WASHINGTON, Apr 13 (Reuters): Latin American countries will have to tighten their belts as the rising cost of capital and lower commodity prices dampen growth and force countries to do more to drive economic activity, policymakers warned this week.
Both the World Bank and International Monetary Fund expect slower growth in the region this year than last year in the face of weaker Chinese growth slowing demand for commodities and tighter financial conditions as some central banks wind down stimulus.
The IMF expects Latin America's economy to expand 2.5 per cent this year, which would make a fourth straight year of slowing growth.
"The region is clearly exiting from a period of high growth, above all in the southern cone," IMF Western Hemisphere chief Alejandro Werner said during the global lender's spring meetings.
International experts say Latin American countries, seasoned veterans of both home-grown and global financial crises, should generally withstand turbulence surrounding the gradual normalization of easy money policies in advanced economies such as the United States.
But how well will depend on the state of each country's economy and its appetite for reforms to boost productivity, increase competitiveness and support investment.

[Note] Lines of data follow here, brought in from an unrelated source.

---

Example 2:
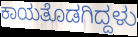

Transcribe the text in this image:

ಕಾಯತೊಡಗಿದ್ದಳು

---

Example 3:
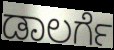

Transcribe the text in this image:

ಡಾಲರ್ಗೆ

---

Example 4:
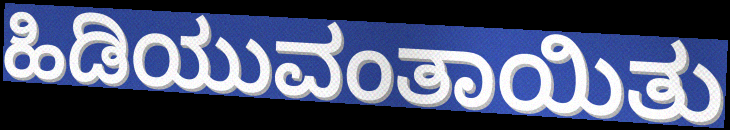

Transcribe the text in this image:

ಹಿಡಿಯುವಂತಾಯಿತು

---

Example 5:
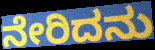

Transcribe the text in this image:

ನೇರಿದನು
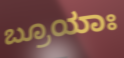
ಬ್ರೂಯಾಃ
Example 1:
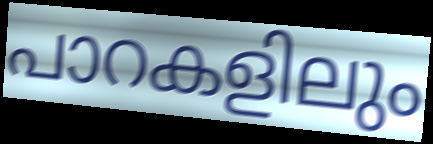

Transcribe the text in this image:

പാറകളിലും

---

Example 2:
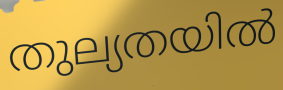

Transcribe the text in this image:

തുല്യതയിൽ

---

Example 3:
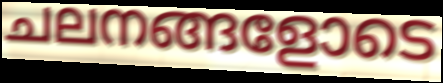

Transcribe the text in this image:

ചലനങ്ങളോടെ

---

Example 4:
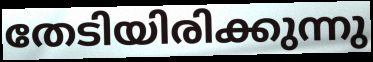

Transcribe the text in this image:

തേടിയിരിക്കുന്നു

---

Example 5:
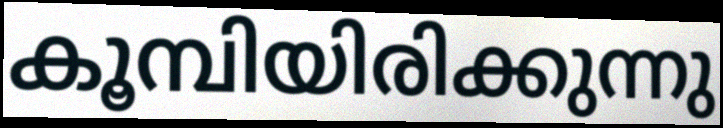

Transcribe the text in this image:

കൂമ്പിയിരിക്കുന്നു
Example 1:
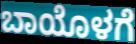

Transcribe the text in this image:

ಬಾಯೊಳಗೆ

"We all have to acknowledge the growth will not be fostered by excess liquidity or cheap access to funding; growth has to be created from within and that's where structural reforms are always useful," Mexican Finance Minister Luis Videgaray said in an interview with Reuters.
Some countries have already taken steps. Mexico is in the midst of a package of structural reforms of areas including banking, taxation and energy, Colombia has announced fiscal reforms and Chile's new government plans an overhaul of education.
But others like Brazil and Argentina, with growth buoyed by China's demand for raw materials, have had less incentive to overhaul their economies. The IMF expects growth in Brazil, Latin America's biggest economy, to slow to 1.8 percent in 2014.
Brazilian Finance Minister Guido Mantega took issue with the forecast, saying the IMF was too pessimistic. Central bank governor Alexandre Tombini said Brazil was comfortable with its strategy of building up reserves and then using them for sterilized currency market intervention when needed.